For all its added value, ESG can add more stress to a company's capacity. Data must be collected from different sources, collated and matched to KPIs. Data silos often work against this and the demands of ESG can paradoxically lead to even more silos as different groups protect their resources (and sanity) against ESG reporting demands. ESG is also complex, often requiring third-party data and capturing a wide range of information, and it places a significant reporting burden on organisations.

The demands of ESG can lead to a passive, box-ticking response that offers little feedback to the business. This trap is well-known in the governance world: without feedback, governance can become a white elephant that might appease stakeholders but does nothing for strategy or competitiveness.

"ESG, especially the governance side, becomes very onerous, manual and time-consuming, and almost unmanageable to some degree," says Omar. "If you don't have the governance in place to be able to collect the right data, report that data and so on, you never know whether your initiative is actually achieving the goals that you set out."

Platforms love ESG

Yet, if we look at these demands from another perspective, there is a clear remedy: digital platforms. The best modern platforms have the scale, reach and automation to manage complex frameworks such as ESG.

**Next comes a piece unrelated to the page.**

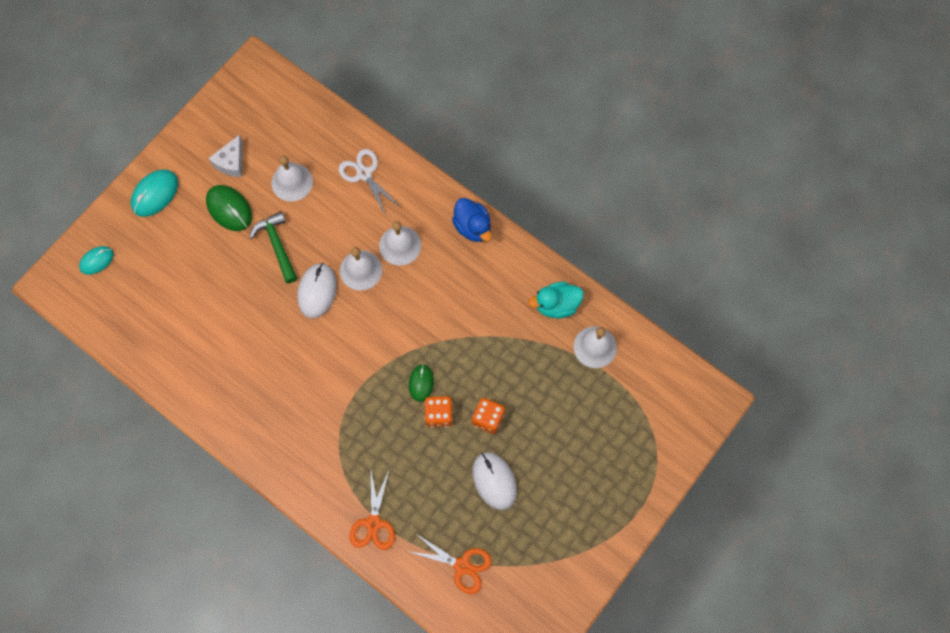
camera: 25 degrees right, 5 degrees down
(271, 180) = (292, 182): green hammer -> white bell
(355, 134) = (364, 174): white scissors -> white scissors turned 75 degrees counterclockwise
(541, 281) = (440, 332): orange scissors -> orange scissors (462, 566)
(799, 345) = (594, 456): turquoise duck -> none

"The right platforms have a comprehensive, integrated risk management capability that can deliver operational resilience covering areas such as audit, risk, controls, compliance, business continuity, etcetera. They offer the foundational components from a governance and risk perspective, embedded into the organisation’s digital processes and workflows. The best platforms do many things for the business, including managing ESG requirements."

Best-of-breed platforms ship with reputable ESG frameworks and workflows, providing the tools to help employees easily develop more ESG tools. Such platforms integrate with internal and external data sources, funnelling these into a common data standard for easy analysis and reporting. They also automate reporting and alerts, ensuring that ESG plays a visible role among different groups in the company.

Much of this can start with governance. The platform's reach across the business means it can encourage all forms of governance, including financial oversight and ethical conduct. Platforms with deep ESG capabilities create a virtuous cycle: governance leads to better ESG, and better ESG leads to better governance, all while engaging employees by bringing the information to them.

"ESG allows you to focus and then extrapolate into other areas of the business. Digital platforms allow you to pull everything together without turning the whole exercise into lots of wasted hours and mental effort. They help organisations orchestrate and automate a lot of the controls and mechanisms required across industries to collect data, manage it and deliver it effectively."

ESG, particularly governance, can give companies stability, resilience and even a competitive edge. Those advantages are in short supply when times are tough, so it's not surprising that more businesses are taking ESG seriously. Their first best step is to focus on governance and use the power of a digital business platform: simplifying the effort and time it takes to achieve the outcomes and the goals from a reporting and management perspective.